UK & World News
Bradley Manning 'Leaked To Spark Debate'
An Army private accused of the largest leak of classified material in US history has pleaded guilty to reduced charges, saying he released the documents to "spark a domestic debate".
Private First Class Bradley Manning gave a detailed explanation of his actions in a military courtroom as he entered guilty pleas to 10 of the 22 charges against him.
Reading from a 35-page prepared statement, Manning said: "I believed that if the general public, especially the American public, had access to the information ... this could spark a domestic debate on the role of the military and our foreign policy in general."
The former intelligence analyst, who is accused of sending hundreds of thousands of classified documents to the whistle-blowing website WikiLeaks, added: "I felt I accomplished something that would allow me to have a clear conscience."
A military judge accepted Manning's guilty plea to the lesser charges of violating military regulations, which could carry a sentence of up to 20 years in prison.
Prosecutors say they plan to move forward with an additional 12, more serious, charges against him, including aiding the enemy - a charge that could carry a life sentence.
Manning, a 25-year-old Oklahoma native, admitted that he leaked Iraq and Afghanistan battlefield reports, State Department diplomatic cables, other classified records and two battlefield video clips in 2009 and 2010 while working in Baghdad.
The battlefield reports were the first documents that Manning decided to leak.
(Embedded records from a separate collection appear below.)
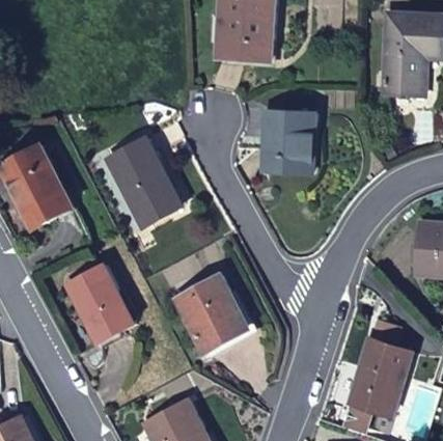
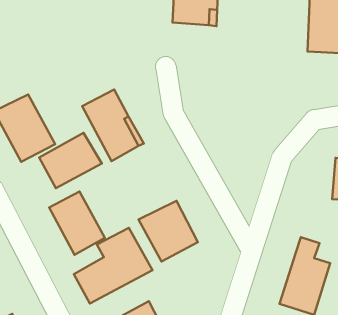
building: [261,112,314,172] -> none
building: none -> [39,133,102,188]
building: none -> [74,228,152,304]

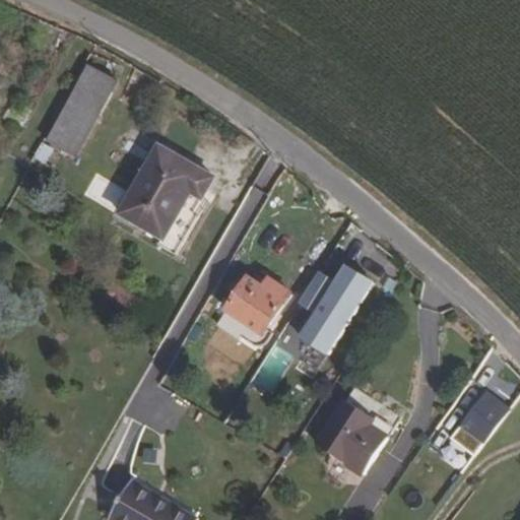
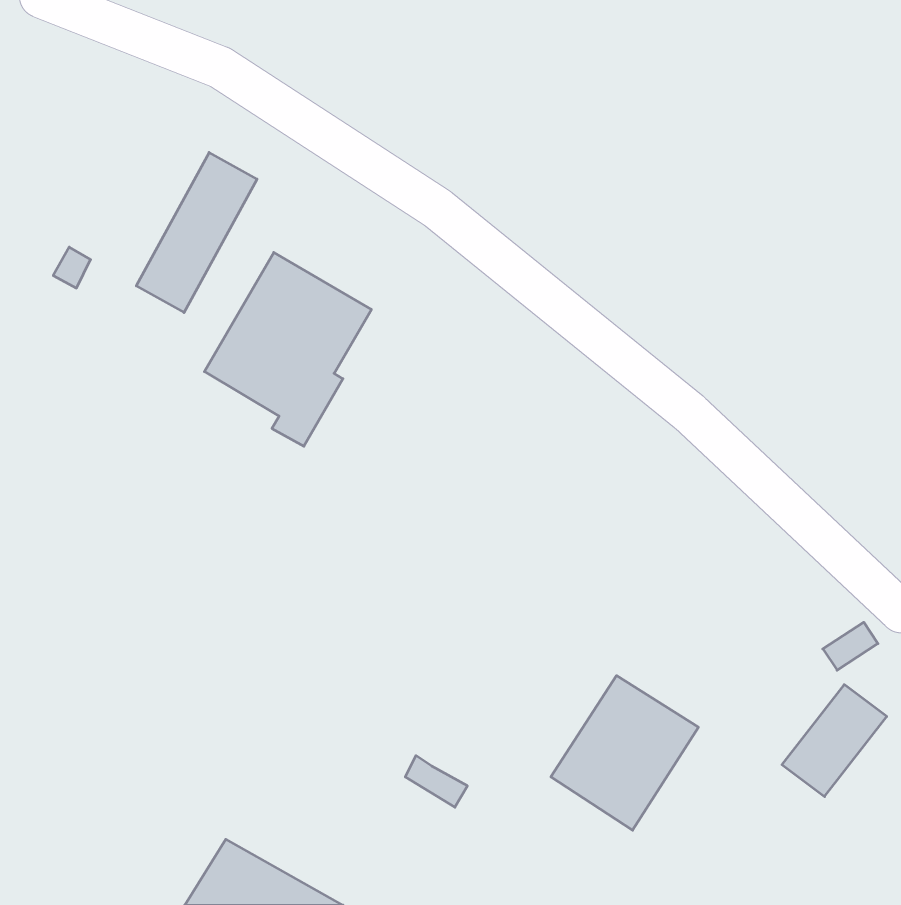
building: [46,64,115,155] -> [136,152,257,313]
building: [294,270,369,360] -> none
building: [223,275,288,333] -> none

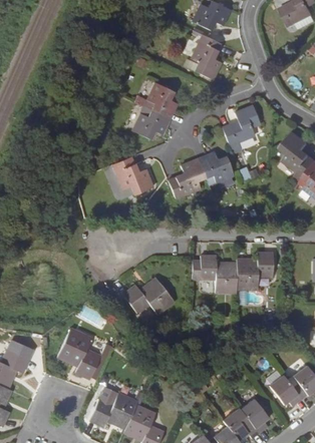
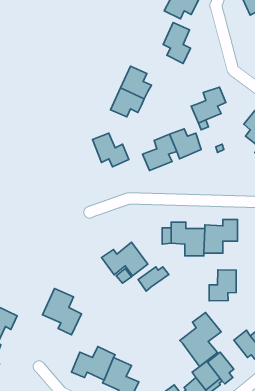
building: none -> [138,267,169,291]
building: none -> [209,270,236,301]
building: none -> [180,313,221,367]

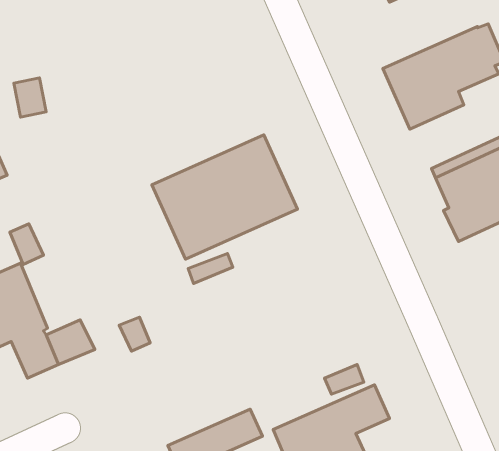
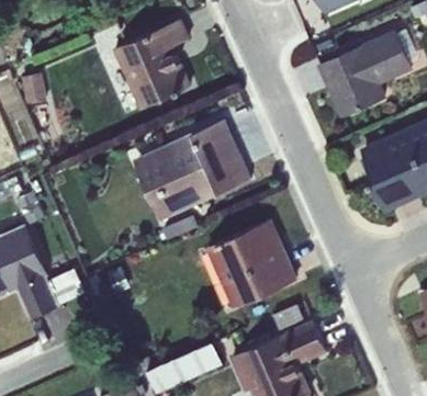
building: none -> [112,20,189,109]
building: none -> [205,220,294,308]

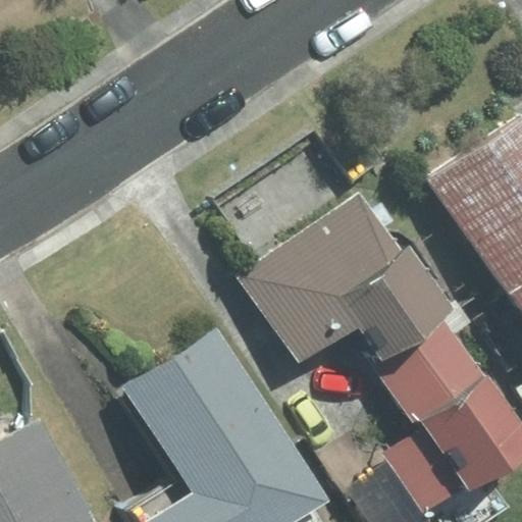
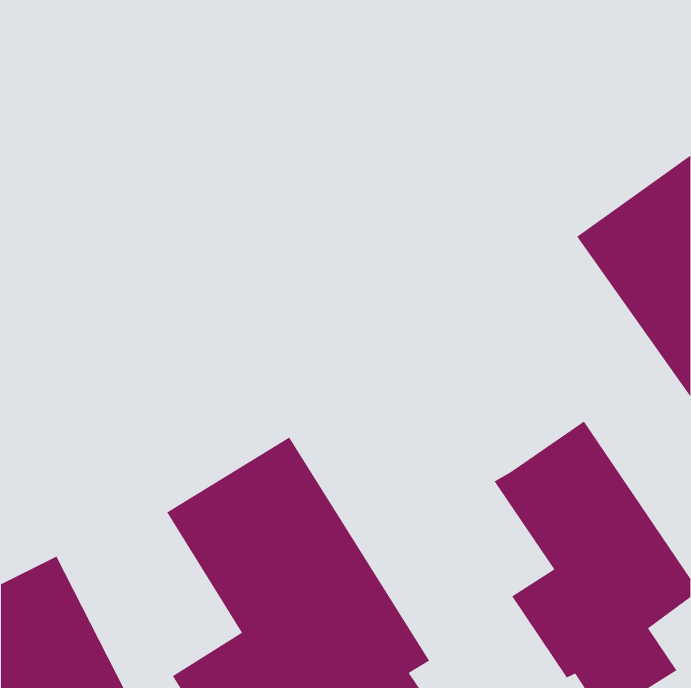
building: [243,192,454,362] -> none

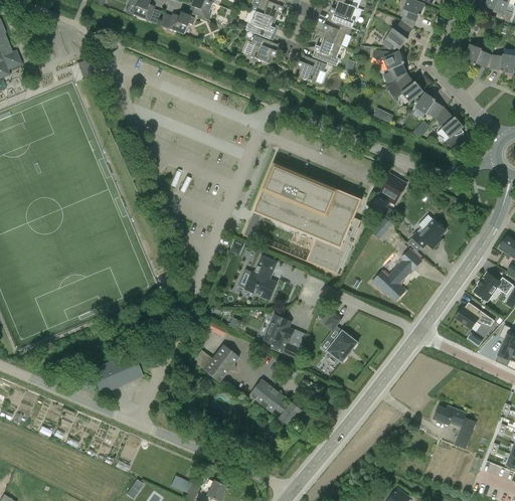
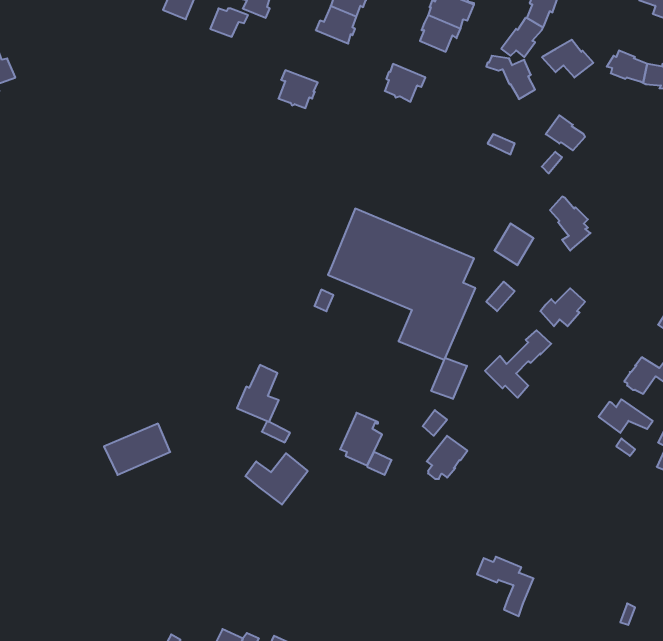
building: [248,34,278,62] -> [278,70,318,108]
building: [313,36,341,65] -> none
building: [385,72,423,101] -> [542,40,593,78]
building: [436,108,466,148] -> [550,197,591,251]
building: [245,255,277,297] -> [237,365,279,422]
building: none -> [431,358,467,399]
building: [92,353,141,391] -> [104,424,170,475]
building: [250,377,302,424] -> none
building: [434,404,476,449] -> [477,557,534,616]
He said he chose to send them to WikiLeaks after his efforts to give them to The Washington Post and The New York Times were rebuffed.
Manning said that, in his experience, the battlefield reports were not treated as especially sensitive, particularly after the events they documented faded into the past.
He said he was concerned about leaking hundreds of thousands of sensitive State Department cables, but that he ultimately decided they would not be harmful since they were so widely distributed within the military.
"I thought these cables were a prime example of the need for a more open diplomacy," Manning said. "I believed that these cables would not damage the United States. However, I believed these cables would be embarrassing."
The Obama administration has said releasing the information threatened valuable military and diplomatic sources and strained America's relations with other governments.
Manning has been embraced by some left-leaning activists as a whistle-blowing hero whose actions exposed war crimes and helped trigger the Middle Eastern pro-democracy uprisings known as the Arab Spring in 2010.
WikiLeaks has been careful never to confirm nor deny whether Manning was the source of its cache of leaked US documents. The secret-spilling site did not deviate from that approach following Manning's testimony, continuing to refer to the Army private an "alleged source" on its Twitter feed.
But WikiLeaks has made no secret of its admiration for what Manning said was his decision to expose the documents to the world.